Stored dataset items:

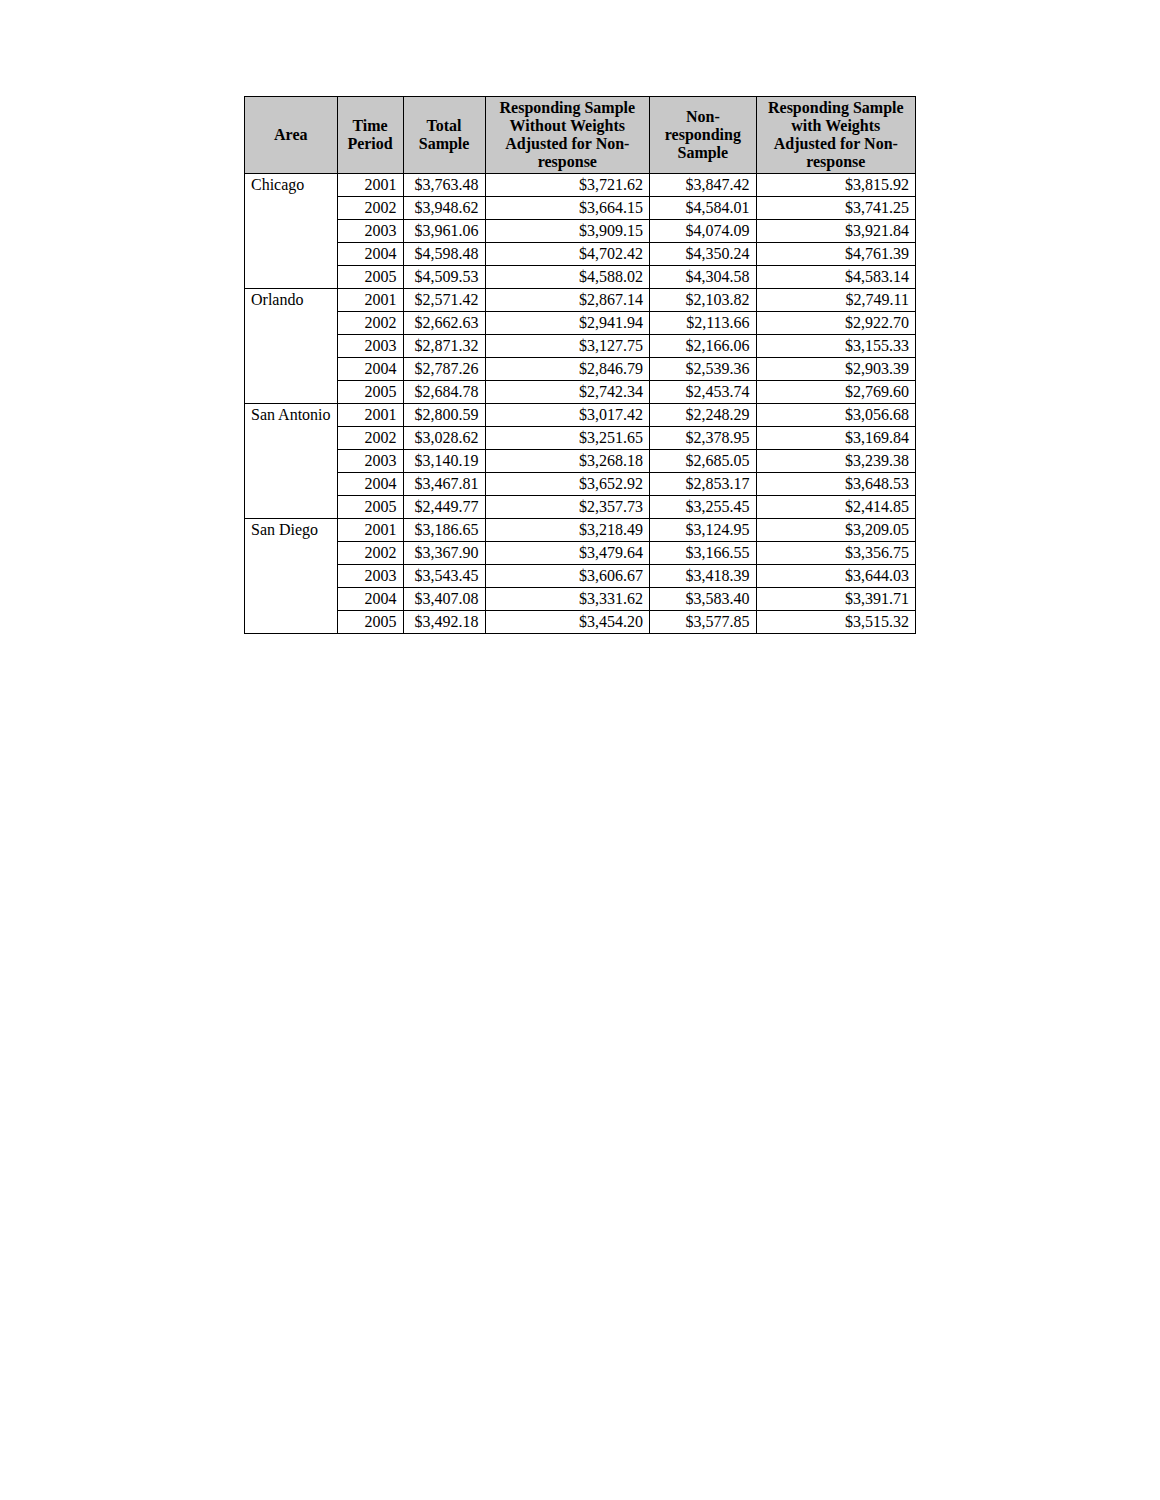Mean values of total sample, responding sample, and non-responding sample by area and time period
| Area | Time Period | Total Sample | Responding Sample Without Weights Adjusted for Non-response | Non-responding Sample | Responding Sample with Weights Adjusted for Non-response |
| --- | --- | --- | --- | --- | --- |
| Chicago | 2001 | $3,763.48 | $3,721.62 | $3,847.42 | $3,815.92 |
| 2002 | $3,948.62 | $3,664.15 | $4,584.01 | $3,741.25 |
| 2003 | $3,961.06 | $3,909.15 | $4,074.09 | $3,921.84 |
| 2004 | $4,598.48 | $4,702.42 | $4,350.24 | $4,761.39 |
| 2005 | $4,509.53 | $4,588.02 | $4,304.58 | $4,583.14 |
| Orlando | 2001 | $2,571.42 | $2,867.14 | $2,103.82 | $2,749.11 |
| 2002 | $2,662.63 | $2,941.94 | $2,113.66 | $2,922.70 |
| 2003 | $2,871.32 | $3,127.75 | $2,166.06 | $3,155.33 |
| 2004 | $2,787.26 | $2,846.79 | $2,539.36 | $2,903.39 |
| 2005 | $2,684.78 | $2,742.34 | $2,453.74 | $2,769.60 |
| San Antonio | 2001 | $2,800.59 | $3,017.42 | $2,248.29 | $3,056.68 |
| 2002 | $3,028.62 | $3,251.65 | $2,378.95 | $3,169.84 |
| 2003 | $3,140.19 | $3,268.18 | $2,685.05 | $3,239.38 |
| 2004 | $3,467.81 | $3,652.92 | $2,853.17 | $3,648.53 |
| 2005 | $2,449.77 | $2,357.73 | $3,255.45 | $2,414.85 |
| San Diego | 2001 | $3,186.65 | $3,218.49 | $3,124.95 | $3,209.05 |
| 2002 | $3,367.90 | $3,479.64 | $3,166.55 | $3,356.75 |
| 2003 | $3,543.45 | $3,606.67 | $3,418.39 | $3,644.03 |
| 2004 | $3,407.08 | $3,331.62 | $3,583.40 | $3,391.71 |
| 2005 | $3,492.18 | $3,454.20 | $3,577.85 | $3,515.32 |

TASK REQUIREMENTS: Reproduce the complete set of records verbatim and omit the pictures.

RESPONSE TO THE EXERCISE:
Mean values of total sample, responding sample, and non-responding sample by area and time period
| Area | Time Period | Total Sample | Responding Sample Without Weights Adjusted for Non-response | Non-responding Sample | Responding Sample with Weights Adjusted for Non-response |
| --- | --- | --- | --- | --- | --- |
| Chicago | 2001 | $3,763.48 | $3,721.62 | $3,847.42 | $3,815.92 |
| 2002 | $3,948.62 | $3,664.15 | $4,584.01 | $3,741.25 |
| 2003 | $3,961.06 | $3,909.15 | $4,074.09 | $3,921.84 |
| 2004 | $4,598.48 | $4,702.42 | $4,350.24 | $4,761.39 |
| 2005 | $4,509.53 | $4,588.02 | $4,304.58 | $4,583.14 |
| Orlando | 2001 | $2,571.42 | $2,867.14 | $2,103.82 | $2,749.11 |
| 2002 | $2,662.63 | $2,941.94 | $2,113.66 | $2,922.70 |
| 2003 | $2,871.32 | $3,127.75 | $2,166.06 | $3,155.33 |
| 2004 | $2,787.26 | $2,846.79 | $2,539.36 | $2,903.39 |
| 2005 | $2,684.78 | $2,742.34 | $2,453.74 | $2,769.60 |
| San Antonio | 2001 | $2,800.59 | $3,017.42 | $2,248.29 | $3,056.68 |
| 2002 | $3,028.62 | $3,251.65 | $2,378.95 | $3,169.84 |
| 2003 | $3,140.19 | $3,268.18 | $2,685.05 | $3,239.38 |
| 2004 | $3,467.81 | $3,652.92 | $2,853.17 | $3,648.53 |
| 2005 | $2,449.77 | $2,357.73 | $3,255.45 | $2,414.85 |
| San Diego | 2001 | $3,186.65 | $3,218.49 | $3,124.95 | $3,209.05 |
| 2002 | $3,367.90 | $3,479.64 | $3,166.55 | $3,356.75 |
| 2003 | $3,543.45 | $3,606.67 | $3,418.39 | $3,644.03 |
| 2004 | $3,407.08 | $3,331.62 | $3,583.40 | $3,391.71 |
| 2005 | $3,492.18 | $3,454.20 | $3,577.85 | $3,515.32 |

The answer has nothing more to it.